▶ [Okuma parçası]:
# # # # # # #

• BIST 9915.62
  • Altın 2440.177
  • Dolar 32.4575
  • Euro 34.7559
  • Lefkoşa 21 °C
  • Mağusa 21 °C
  • Girne 21 °C
  • Güzelyurt 22 °C
  • İskele 21 °C
  • İstanbul 18 °C
  • Ankara 22 °C

Yıldırım: "Bu mesele BM'nin değil, Kıbrıs Türk ve Rum toplumunun meselesidir"

Türkiye Başbakanı Binali Yıldırım, Kıbrıs'ın, Türkiye ve Yunanistan için çözülmesi gereken bir mesele olduğuna dikkat çekerek, bu konuda Yunanistan Başbakanı Aleksis Çipras'ın ve kendilerinin olumlu düşünceler içerisinde olduklarını söyledi.
Yıldırım: "Bu mesele BM'nin değil, Kıbrıs Türk ve Rum toplumunun meselesidir"

Türkiye Başbakanı Yıldırım, Yunanistan Başbakanı Aleksis Çipras ile görüşmesinin ardından düzenlenen ortak basın toplantısında yaptığı değerlendirmede, görüşme sırasında aralarında Kıbrıs'ın da bulunduğu "ayrışılan değil anlaşılan konulara" öncelik verdiklerini söyledi.

# # # # # # #

▶ [Sahne geometrisiyle ilgili sorular]:

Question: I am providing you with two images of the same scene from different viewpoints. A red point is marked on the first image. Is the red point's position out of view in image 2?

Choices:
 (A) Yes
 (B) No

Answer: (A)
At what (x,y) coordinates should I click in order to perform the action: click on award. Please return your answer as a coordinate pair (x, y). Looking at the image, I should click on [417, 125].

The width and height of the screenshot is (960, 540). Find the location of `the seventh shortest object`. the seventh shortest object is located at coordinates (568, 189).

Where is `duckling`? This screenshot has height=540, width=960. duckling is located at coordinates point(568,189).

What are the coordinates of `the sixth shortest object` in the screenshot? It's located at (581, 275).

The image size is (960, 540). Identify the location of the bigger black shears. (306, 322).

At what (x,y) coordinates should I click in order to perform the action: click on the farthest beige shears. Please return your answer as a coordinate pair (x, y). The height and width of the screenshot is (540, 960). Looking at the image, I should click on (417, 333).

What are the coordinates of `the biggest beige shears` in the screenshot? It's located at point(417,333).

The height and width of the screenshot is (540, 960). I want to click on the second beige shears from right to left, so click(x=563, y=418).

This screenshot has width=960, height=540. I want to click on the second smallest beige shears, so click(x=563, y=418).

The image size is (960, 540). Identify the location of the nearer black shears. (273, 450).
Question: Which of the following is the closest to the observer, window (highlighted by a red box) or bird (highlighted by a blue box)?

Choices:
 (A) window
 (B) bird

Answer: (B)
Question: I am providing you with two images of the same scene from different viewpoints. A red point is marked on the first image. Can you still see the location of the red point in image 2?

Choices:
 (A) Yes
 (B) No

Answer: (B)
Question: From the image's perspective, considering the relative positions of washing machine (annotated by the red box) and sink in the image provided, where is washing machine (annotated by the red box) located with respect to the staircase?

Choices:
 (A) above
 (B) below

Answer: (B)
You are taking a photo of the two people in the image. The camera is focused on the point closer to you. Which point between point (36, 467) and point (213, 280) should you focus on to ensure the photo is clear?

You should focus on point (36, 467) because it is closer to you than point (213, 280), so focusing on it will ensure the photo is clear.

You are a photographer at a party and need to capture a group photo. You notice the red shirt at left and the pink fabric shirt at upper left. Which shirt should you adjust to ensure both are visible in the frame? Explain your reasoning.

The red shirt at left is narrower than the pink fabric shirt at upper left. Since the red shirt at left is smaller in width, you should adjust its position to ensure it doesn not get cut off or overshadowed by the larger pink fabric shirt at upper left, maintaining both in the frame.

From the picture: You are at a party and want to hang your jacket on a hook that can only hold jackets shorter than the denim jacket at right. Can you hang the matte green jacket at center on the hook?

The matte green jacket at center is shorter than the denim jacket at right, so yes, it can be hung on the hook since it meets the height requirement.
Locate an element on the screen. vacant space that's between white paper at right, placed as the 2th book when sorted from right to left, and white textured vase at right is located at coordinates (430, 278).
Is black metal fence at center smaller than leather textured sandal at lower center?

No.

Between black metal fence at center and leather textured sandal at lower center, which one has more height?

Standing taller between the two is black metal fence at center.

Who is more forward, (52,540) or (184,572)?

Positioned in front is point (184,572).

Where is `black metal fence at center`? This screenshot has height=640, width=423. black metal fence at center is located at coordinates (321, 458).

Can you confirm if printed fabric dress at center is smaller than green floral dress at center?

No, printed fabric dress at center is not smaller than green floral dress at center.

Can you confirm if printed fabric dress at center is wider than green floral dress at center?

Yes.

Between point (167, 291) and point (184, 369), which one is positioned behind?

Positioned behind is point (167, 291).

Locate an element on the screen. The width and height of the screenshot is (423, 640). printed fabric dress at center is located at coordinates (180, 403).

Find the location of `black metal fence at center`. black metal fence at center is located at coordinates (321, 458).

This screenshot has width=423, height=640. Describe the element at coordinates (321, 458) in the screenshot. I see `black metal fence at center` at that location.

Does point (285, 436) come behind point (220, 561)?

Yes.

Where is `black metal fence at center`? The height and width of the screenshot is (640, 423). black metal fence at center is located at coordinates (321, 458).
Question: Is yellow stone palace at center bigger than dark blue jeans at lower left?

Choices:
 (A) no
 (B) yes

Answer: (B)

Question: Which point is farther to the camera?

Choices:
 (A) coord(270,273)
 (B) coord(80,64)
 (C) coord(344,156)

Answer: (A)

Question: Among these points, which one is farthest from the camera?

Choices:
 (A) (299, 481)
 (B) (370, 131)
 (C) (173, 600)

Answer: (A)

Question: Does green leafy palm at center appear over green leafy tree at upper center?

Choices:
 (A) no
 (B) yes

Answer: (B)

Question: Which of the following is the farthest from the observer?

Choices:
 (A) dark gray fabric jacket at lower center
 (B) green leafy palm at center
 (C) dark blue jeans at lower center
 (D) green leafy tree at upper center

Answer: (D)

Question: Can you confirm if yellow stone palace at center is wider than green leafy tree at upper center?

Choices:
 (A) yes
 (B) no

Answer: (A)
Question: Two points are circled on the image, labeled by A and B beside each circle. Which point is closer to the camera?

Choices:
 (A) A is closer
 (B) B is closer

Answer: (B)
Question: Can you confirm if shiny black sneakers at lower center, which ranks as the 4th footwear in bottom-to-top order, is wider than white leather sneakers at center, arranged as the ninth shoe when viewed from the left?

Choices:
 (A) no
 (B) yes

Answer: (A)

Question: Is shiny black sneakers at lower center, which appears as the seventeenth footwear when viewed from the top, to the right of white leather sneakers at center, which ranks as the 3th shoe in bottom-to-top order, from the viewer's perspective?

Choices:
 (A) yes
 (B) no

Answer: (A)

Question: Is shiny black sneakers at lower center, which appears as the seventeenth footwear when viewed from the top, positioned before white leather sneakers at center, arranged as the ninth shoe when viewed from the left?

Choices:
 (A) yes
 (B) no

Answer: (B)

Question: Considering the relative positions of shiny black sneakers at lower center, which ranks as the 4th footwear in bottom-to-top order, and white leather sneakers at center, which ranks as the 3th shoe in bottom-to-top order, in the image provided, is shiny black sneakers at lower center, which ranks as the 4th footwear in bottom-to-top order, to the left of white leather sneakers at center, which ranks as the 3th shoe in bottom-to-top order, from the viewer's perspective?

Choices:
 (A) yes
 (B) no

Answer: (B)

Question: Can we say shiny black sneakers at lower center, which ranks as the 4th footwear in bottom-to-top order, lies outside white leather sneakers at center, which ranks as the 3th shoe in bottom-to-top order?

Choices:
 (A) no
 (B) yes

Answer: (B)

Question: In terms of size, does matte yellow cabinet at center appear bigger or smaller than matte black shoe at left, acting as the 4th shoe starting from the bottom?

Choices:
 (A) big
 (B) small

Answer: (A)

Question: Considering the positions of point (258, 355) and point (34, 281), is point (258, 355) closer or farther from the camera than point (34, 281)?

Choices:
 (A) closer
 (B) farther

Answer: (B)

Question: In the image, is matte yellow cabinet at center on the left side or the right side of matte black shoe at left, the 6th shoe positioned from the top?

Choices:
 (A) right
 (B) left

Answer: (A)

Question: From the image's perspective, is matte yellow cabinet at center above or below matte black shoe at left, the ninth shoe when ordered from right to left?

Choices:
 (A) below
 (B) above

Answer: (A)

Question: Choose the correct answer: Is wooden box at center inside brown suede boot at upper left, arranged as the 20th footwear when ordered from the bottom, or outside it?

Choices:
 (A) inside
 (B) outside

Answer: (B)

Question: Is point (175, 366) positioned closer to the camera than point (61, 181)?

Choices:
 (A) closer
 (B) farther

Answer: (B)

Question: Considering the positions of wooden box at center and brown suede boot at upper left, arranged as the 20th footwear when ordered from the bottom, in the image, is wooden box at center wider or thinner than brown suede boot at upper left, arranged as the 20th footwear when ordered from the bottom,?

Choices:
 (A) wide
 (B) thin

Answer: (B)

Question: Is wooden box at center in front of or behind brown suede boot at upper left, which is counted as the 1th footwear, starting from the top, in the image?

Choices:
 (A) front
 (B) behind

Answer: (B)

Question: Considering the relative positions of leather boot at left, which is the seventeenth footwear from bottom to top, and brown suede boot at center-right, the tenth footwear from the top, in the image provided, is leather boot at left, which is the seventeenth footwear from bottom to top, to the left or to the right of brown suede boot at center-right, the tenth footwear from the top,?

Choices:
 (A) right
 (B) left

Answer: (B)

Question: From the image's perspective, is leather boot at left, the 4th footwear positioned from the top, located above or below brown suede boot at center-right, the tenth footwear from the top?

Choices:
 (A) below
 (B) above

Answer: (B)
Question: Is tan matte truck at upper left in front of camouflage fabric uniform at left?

# # # # # # #

▶ [Görevler]:
- 1) Okuma parçasına göre Yıldırım, Çipras ile yaptığı görüşmede hangi konulara öncelik verdiklerini söylüyor?
- 2) Okuma parçasının "Türkiye Başbakanı Binali" ile başlayıp "içerisinde olduklarını söyledi." ile biten kısmını birebir yazın.

▶ [Alıştırma yanıtları]:
- 1) Aralarında Kıbrıs'ın da bulunduğu "ayrışılan değil anlaşılan konulara" öncelik verdiklerini söylüyor.

- 2)
Türkiye Başbakanı Binali Yıldırım, Kıbrıs'ın, Türkiye ve Yunanistan için çözülmesi gereken bir mesele olduğuna dikkat çekerek, bu konuda Yunanistan Başbakanı Aleksis Çipras'ın ve kendilerinin olumlu düşünceler içerisinde olduklarını söyledi.